Uncle Mel started to miss coins from his pant pockets and then bills. He complained about it, but no one owned up to taking the money. Mama convinced him that he was forgetful, that he had just misplaced it. Then larger bills went missing. She still told him that he was mistaken. One day he caught Vittorio in the act. When he complained to Mama she said, “Yuh mek mistake. Vittorio wouldn’t tief from yuh—yuh is like a father to him.” Uncle Mel was adamant that he’d caught Vittorio and it was no mistake. Mama called Vittorio into the kitchen. In front of Uncle Me
l, Vittorio denied that he had stolen any money. Mama asked him to swear on the Bible and he did. I was upstairs in my room and her voice carried clearly from the kitchen.
“Mel, mi love yuh, and thank yuh for everything, but mi have to say yuh mek a mistake. Vittorio wouldn’t steal from yuh. A de drinks turn yuh head. Vittorio have no reason to steal yuh money. Him could ask me for anything him want.”
“Maria, I don’t have any reason to lie, he’s my son,” Mel said. Then to Vittorio he said, “Vittorio, tell your mother the truth.”
“I did,” I heard Vittorio say.
For the first time since I’d known Uncle Mel, he spoke harshly. “Boy, you know I’m not lying. Why are you lying?”

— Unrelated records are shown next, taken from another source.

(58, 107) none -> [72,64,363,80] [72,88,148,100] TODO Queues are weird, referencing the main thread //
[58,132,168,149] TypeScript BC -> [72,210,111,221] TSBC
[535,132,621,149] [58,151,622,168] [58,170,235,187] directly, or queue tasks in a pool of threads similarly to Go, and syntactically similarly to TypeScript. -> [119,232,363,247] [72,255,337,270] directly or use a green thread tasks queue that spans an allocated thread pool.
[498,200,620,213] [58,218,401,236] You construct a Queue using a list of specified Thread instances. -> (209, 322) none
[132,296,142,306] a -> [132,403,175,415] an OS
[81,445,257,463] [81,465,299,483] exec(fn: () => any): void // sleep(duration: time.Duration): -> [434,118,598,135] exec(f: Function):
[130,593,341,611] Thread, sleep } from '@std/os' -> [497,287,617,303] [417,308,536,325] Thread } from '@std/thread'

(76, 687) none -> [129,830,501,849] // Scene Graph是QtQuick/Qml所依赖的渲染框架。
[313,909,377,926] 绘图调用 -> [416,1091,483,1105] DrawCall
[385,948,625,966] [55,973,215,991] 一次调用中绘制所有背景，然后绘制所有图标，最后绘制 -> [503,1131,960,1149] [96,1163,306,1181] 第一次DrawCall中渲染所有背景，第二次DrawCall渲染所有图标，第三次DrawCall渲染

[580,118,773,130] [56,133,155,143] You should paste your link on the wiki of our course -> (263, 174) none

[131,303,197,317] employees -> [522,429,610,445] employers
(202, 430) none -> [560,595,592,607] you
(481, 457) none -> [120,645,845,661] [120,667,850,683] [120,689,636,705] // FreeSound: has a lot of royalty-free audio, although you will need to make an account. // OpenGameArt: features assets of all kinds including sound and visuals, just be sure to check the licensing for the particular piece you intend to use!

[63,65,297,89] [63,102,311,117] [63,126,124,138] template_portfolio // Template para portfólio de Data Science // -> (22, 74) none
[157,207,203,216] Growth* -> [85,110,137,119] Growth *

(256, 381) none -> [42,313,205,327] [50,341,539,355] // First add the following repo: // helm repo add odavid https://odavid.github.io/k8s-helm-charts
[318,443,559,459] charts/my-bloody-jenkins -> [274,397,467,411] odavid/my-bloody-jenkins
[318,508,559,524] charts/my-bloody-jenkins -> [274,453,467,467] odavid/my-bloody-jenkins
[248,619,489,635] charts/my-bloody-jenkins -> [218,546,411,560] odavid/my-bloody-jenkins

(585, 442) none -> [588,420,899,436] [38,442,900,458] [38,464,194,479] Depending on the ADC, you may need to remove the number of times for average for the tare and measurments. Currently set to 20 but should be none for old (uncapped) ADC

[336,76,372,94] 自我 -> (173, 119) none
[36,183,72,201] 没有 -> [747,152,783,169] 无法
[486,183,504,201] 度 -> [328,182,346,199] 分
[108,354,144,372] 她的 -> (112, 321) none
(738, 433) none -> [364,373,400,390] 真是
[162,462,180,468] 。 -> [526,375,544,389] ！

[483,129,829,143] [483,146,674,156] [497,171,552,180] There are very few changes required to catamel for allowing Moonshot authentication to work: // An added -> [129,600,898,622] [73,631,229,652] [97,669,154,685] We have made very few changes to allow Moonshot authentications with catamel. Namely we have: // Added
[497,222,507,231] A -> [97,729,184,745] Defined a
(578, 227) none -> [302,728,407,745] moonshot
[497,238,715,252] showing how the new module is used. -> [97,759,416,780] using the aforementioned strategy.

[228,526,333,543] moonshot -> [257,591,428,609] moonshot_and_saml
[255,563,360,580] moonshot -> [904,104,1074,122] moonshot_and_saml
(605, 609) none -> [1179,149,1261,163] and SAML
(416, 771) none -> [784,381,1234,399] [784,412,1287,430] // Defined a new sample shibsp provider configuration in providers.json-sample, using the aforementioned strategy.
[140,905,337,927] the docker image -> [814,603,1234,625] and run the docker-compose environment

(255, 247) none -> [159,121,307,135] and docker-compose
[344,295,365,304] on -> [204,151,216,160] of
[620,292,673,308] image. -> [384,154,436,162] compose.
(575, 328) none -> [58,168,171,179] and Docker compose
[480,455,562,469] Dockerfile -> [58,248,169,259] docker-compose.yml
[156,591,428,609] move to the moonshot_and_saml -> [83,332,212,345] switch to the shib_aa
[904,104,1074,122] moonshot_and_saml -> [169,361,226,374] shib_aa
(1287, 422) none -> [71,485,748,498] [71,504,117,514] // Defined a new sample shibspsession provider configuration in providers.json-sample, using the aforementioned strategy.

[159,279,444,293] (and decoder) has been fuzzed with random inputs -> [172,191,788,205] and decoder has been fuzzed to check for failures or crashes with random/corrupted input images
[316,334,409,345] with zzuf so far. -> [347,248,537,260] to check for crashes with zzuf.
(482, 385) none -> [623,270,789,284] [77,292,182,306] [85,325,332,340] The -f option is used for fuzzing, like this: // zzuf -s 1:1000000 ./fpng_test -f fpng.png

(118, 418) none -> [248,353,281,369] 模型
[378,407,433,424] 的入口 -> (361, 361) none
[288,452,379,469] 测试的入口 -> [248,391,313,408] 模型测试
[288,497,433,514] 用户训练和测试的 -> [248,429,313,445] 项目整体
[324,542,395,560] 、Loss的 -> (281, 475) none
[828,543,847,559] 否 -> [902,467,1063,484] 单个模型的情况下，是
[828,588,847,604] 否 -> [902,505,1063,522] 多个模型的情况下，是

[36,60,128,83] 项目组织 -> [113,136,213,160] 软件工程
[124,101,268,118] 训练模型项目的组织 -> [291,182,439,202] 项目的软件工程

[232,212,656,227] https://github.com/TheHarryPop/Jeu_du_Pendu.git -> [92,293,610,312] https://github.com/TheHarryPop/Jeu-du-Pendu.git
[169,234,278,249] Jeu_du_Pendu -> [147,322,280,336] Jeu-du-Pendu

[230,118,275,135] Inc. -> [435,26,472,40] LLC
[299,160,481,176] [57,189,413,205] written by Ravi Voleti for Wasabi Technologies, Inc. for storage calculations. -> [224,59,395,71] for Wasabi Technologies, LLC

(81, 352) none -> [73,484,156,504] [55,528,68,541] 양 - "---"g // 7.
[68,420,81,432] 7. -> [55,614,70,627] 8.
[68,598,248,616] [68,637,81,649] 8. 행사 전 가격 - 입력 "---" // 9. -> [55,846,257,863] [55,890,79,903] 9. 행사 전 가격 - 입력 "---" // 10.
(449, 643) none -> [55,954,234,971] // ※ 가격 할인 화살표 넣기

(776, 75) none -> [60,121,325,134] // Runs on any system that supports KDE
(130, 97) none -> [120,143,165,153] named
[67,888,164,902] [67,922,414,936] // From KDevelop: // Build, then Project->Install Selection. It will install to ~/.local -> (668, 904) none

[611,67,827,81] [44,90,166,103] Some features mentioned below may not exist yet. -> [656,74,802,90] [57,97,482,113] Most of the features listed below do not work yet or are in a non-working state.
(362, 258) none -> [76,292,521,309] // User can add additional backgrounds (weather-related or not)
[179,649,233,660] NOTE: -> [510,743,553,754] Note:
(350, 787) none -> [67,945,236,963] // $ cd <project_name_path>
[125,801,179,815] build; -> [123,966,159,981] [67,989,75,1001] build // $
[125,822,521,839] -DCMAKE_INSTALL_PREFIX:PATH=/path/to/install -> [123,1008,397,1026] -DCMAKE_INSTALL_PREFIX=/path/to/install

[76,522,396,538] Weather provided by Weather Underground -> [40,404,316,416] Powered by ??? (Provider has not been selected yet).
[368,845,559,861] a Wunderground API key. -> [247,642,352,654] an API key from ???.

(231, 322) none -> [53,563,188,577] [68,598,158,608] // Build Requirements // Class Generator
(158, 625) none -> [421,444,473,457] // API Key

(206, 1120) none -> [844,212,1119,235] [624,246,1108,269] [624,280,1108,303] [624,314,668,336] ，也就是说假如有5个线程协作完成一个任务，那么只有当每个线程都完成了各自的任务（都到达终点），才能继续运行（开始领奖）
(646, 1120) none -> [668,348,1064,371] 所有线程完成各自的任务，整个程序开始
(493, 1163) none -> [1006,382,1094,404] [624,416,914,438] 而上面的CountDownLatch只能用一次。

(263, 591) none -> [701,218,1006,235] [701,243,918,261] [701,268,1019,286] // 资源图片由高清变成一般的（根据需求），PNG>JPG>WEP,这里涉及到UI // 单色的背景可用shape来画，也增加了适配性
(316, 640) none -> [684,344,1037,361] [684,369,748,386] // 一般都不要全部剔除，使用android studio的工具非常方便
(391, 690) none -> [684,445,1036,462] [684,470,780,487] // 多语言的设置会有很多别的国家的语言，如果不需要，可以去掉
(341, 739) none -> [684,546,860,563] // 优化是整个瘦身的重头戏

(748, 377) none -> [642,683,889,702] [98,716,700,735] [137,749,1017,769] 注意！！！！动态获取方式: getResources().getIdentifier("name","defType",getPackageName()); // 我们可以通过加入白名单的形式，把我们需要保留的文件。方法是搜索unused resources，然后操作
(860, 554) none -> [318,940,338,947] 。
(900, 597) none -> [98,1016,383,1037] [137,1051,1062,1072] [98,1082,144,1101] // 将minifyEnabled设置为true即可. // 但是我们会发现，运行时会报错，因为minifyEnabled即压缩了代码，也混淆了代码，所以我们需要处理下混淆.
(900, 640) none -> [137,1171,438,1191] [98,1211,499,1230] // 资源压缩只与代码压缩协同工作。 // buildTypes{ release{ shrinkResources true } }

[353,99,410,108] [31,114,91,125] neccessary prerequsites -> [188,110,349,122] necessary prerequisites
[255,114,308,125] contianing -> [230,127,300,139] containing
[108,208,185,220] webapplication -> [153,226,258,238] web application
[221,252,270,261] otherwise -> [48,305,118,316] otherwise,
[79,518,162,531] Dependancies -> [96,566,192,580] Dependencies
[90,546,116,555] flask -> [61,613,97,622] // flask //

“I didn’t,” Vittorio answered, meek and innocent as a small boy.
“Okay, mek it pass, him say is not him,” Mama said quickly.
Mama became more heavily involved in the church and continued to insist that Ciboney go with her. Saturday nights Ciboney stayed up late with Vittorio in front of the television, and Sunday mornings she slept late. No amount of yelling from Mama could rouse her. “Molly, wake her up. Mek her get ready for church. Ah doing this for her own good, not mine,” Mama said.
“Vittorio don’t have to go, why me?” Ciboney shouted at me one Sunday morning.
“Why don’t you go and ask Mama?” I said roughly. “Is not me taking you to church.”
Guilty at once, I promised Ciboney that I would talk to Mama that evening.
“What are you going to say?” she asked.
“That you don’t want to go to church and that I support you.”
Her response surprised me. “No, you can’t say that.”